Barbara Byrd-Bennett, like virtually all of the executives hired at the highest salaries in CPS history to run the city's public schools, has no Chicago teaching experience, and like most of those with whom she will be serving in Brizard's "cabinet," she will either get a car and driver to help her navigate Chicago or need a GPS to find her way, say, from Bogan to Bowen high schools.

But if CPS was telling the public in March, April, May, June and July 2012 that there was another of the annual "fiscal crises" that become more persistent talking points for those who work at 125 S. Clark St., a close examination shows that under Brizard and the others appointed by Rahm Emanuel, spending on executives from out of town and those with no Chicago or Illinois teaching experience or teaching (or administrative) credentials has reached obscene levels.

Abigayil Joseph, now in the office of the "Chief of Staff" (left) and Becky Carroll (right), Chief Communications Officer, flanked one of the many CPS security officers who were present and blocking reporters during the brief press conference held by David Vitale following the Board vote to reject the report of the Fact Finder on July 18, 2012. Substance photo by David Vance.During the same months Brizard was covering up the cost of Barbara Byrd Bennett, the CPS Proposed Budget showed that he was establishing new departments and offices within the administration and expanding the critical "Office of Communications," which handles all propaganda for the nation's third largest school system.
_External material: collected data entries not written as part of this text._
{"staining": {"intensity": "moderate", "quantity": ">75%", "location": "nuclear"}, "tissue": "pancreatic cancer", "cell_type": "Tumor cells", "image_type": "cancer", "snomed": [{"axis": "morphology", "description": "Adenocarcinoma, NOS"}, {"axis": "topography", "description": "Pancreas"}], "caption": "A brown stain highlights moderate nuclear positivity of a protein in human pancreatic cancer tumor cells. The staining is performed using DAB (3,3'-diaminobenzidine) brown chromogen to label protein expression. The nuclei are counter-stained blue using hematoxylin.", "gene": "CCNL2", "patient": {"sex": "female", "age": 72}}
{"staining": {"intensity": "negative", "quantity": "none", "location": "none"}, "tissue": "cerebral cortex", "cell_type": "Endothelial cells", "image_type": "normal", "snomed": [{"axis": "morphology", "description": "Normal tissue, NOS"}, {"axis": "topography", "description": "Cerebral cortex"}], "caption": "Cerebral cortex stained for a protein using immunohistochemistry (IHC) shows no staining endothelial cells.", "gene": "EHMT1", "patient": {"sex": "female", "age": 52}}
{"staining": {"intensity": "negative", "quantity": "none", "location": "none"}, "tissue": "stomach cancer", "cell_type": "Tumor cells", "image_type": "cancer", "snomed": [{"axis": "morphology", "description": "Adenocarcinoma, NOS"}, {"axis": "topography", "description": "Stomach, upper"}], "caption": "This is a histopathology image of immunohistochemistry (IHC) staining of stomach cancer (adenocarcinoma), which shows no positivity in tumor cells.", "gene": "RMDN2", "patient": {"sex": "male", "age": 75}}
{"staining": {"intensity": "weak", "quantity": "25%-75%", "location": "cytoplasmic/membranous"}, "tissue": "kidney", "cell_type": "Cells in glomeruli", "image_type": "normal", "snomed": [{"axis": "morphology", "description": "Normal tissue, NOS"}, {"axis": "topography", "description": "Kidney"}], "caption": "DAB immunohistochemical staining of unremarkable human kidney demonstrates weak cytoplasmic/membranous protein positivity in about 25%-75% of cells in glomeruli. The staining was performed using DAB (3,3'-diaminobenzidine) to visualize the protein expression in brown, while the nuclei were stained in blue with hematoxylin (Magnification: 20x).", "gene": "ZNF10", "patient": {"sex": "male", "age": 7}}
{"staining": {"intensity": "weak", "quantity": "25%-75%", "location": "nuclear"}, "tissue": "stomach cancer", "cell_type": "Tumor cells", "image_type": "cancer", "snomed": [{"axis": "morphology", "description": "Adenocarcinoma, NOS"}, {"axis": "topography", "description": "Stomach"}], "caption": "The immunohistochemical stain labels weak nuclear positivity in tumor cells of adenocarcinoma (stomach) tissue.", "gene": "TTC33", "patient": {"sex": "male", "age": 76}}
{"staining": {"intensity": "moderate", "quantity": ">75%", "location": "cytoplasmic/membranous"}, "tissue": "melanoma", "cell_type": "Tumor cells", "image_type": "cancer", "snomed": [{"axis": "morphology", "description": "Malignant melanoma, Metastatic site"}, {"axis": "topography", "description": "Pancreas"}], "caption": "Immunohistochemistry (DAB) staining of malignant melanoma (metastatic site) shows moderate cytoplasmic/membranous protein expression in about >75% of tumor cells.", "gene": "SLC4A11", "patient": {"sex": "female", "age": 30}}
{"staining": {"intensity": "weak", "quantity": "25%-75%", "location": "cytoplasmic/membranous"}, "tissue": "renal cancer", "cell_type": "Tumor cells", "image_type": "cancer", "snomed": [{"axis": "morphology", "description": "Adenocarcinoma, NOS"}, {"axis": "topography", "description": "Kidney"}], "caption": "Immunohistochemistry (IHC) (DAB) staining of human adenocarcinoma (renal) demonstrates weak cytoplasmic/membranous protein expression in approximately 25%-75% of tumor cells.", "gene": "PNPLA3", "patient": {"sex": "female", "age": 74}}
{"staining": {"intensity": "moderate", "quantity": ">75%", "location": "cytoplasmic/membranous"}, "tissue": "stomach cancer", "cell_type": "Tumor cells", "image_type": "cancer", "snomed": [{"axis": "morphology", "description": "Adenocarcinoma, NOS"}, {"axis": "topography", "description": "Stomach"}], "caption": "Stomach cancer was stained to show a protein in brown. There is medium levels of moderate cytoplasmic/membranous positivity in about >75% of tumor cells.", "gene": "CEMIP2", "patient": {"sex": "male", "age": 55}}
When Brizard took office, the "Office of Communications" had been operating with between six and ten people for several years. Under leaders as diverse as Michael Vaugh (now working in Colorado) and Peter Cunningham (now a top official working for Arne Duncan at the U.S. Department of Education), "Communications" fulfilled several roles, the most important of which was to provide accurate and timely information to the public.

The Office of Communications was always busy, and more often than not, the public's need for information was served. Sometimes this information was circulated in written form, in press releases and other materials, but very often it took the form of a press conference at which CPS officials would explain something and then answer questions. Not one month went by during the past quarter century when CPS did not hold a press conference at which the chief of the school system (before 1995, the "General Superintendent"'; since 1995, the "Chief Executive Officer") and top officials answered reporters' questions.

That ended with the advent of the Emanuel administration. Since June 2011, CPS has held almost no press conference, and those that were held (like the brief appearance by David Vitale on July 18, 2012) usually refuse to answer serious questions, while the officials who might know the answers are kept out of range.

But if the CPS Office of Communications went from being an "Office of Information" to being an "Office of Disinformation," one thing that changed as radically was the size and cost of it. As soon as Rahm Emanuel's team took over, Becky Carroll, a former official of the administration of Governor Rod Blagojevich, became "Chief Communications Officer." The Board of Education voted to pay Carroll $165,000 a year, which was $15,000 per year more than her immediate predecessor (Monique Bond, who is now with the Illinois State Police) and $50,000 more than Peter Cunningham and Michael Vaughn, both of whom left around the time President Barack Obama appointed former Chicago CEO Arne Duncan to be U.S. Secretary of Education.

But the additional expense for Becky Carroll was not the only expense added to the Office of Communications. CPS also doubled the size of the staff of the "Office of Communications", according to the CPS Position Files (public information which includes every person working full or part-time for CPS, but which is not posted on the CPS website).